The Great Indian growth story has been majorly fueled by the rise of Indian Information Technology (IT) firms like Tata Consultancy Services (TCS) and Infosys, which have primarily utilized the wage differences between offshore employees and their onsite counterparts. They sold this wage difference as the value proposition to their western clients. This is in line with the theory of the firm and the transaction costs theory by Ronald Coase. Coase argued that firms exist because they are able to reduce or eliminate the transaction costs of performing an activity in-house. Further work by Ellram, Tate and Billington on offshoring and transaction cost strengthens this argument. It statistically confirms the positive effects of offshoring in reducing transaction costs for an organization.

The innovation in technology has presented a major challenge to the wage arbitrage business model of Indian IT companies in the recent times. The recent times have witnessed a shift in the traditional IT environment with trends such as cloud computing (AWS, Microsoft Azure etc.), automation, artificial intelligence and machine learning. These trends have presented a case for the western clients of these Indian IT companies to lower transaction costs.
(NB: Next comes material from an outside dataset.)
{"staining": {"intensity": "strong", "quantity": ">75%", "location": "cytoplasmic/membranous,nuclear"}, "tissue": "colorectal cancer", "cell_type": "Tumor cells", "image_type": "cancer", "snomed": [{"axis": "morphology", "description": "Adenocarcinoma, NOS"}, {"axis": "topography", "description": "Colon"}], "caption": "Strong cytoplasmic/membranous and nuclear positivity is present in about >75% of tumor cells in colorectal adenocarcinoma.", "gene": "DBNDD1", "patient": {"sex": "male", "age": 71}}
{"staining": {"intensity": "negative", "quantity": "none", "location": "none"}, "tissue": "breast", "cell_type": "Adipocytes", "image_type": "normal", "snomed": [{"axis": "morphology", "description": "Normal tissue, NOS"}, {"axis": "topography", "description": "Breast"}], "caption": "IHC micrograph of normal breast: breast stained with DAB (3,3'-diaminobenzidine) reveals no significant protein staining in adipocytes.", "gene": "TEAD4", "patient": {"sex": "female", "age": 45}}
These transaction costs can be seen in the form of infrastructure management costs, manpower requirement costs, skilling, re-skilling and up-skilling costs , coordination costs (costs to manage such global contracts — involves communication and other non-economic factors), costs associated with political risks (to push for policies w.r.t local hiring in USA etc.), operational risks (variability of performance etc.) and trust.

Transaction costs making workforces ‘irrelevant’?

In the context of the Indian IT services industry, these transaction costs have showcased the market inefficiencies with the existing model of service delivery, signalling clients to look for efficient options utilizing the new age technology. This is evident with the rise of job opportunities in new age technologies and from the flat growth numbers for IT service delivery firms as well. The impact seems quite clear in the quarterly results of TCS and Infosys with the companies showing weakness for a 5th consecutive quarter in 2017.

The effect of these transaction costs can be widely seen with these IT companies planning massive layoffs. A report by Mckinsey says that nearly half of the workforce in the Indian IT services firms will be ‘irrelevant’ over the next 3–4 years. Another study by executive search firm Head HuntersIndia said that there would be around 2 lakh job cuts annually in the Indian IT industry over the next 3 years. As per the Deepdive forecast, the Indian IT sector growth would fall to 5.3% in 2017. Globally, while the new technologies such as automation and artificial intelligence would improve productivity by 0.8 to 1.4 percent annually, they would also alter the labour market situations. Hence, the policy makers would have to rethink job creation and other safety nets, e.g. universal basic income. The current startup policy of the government should also be re-evaluated.

Addressing the problem

These transaction costs can be reduced by addressing the problem at multiple levels. Private firms can adopt a number of ways to reduce the above-mentioned transaction costs, like moving away from resource based outsourcing business model towards highly skilled consultative service model to reduce the manpower costs. This would prove to be a shift from the cost-based offerings to value-based offerings.

Adoption of new age technologies such as cloud computing, artificial intelligence etc. for service delivery which helps reduce the costs related to manpower as well as re-skilling and up-skilling human resources would also help in reducing transaction costs. Other ways include investing in research and innovation (creating intellectual property around new age tech would significantly help, though it does not reduce transaction cost directly) and minimising operational risks by leveraging existing relationships with clients and providing them services with a ‘revenue sharing model’.

The government can also take measures in order to reduce transaction costs. Focused skill development programs in line with the new age technologies, diplomatic level talks about the conducive business environment (protectionist policies of some countries) and promoting start-ups with innovative mindset by supportive state policies and environment are some methods that the government can adopt.